Stored entries:
>>>>>

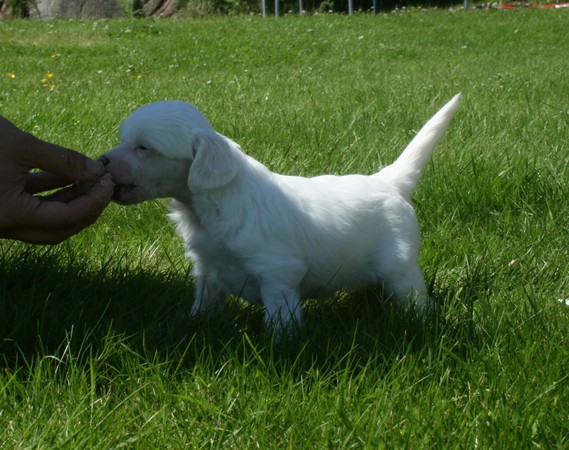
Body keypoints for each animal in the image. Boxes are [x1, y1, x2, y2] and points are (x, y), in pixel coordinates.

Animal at [101, 95, 460, 336]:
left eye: (144, 148)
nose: (103, 160)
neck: (214, 203)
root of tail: (388, 180)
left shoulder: (277, 273)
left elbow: (280, 316)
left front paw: (280, 344)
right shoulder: (207, 268)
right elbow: (204, 302)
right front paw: (193, 323)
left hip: (400, 266)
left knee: (414, 297)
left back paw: (419, 319)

<<<<<

Word for word, repeat the line holding "left shoulder: (277, 273)" and all lines after it through the end of the entries above.

left shoulder: (277, 273)
left elbow: (280, 316)
left front paw: (280, 344)
right shoulder: (207, 268)
right elbow: (204, 302)
right front paw: (193, 323)
left hip: (400, 266)
left knee: (414, 297)
left back paw: (419, 319)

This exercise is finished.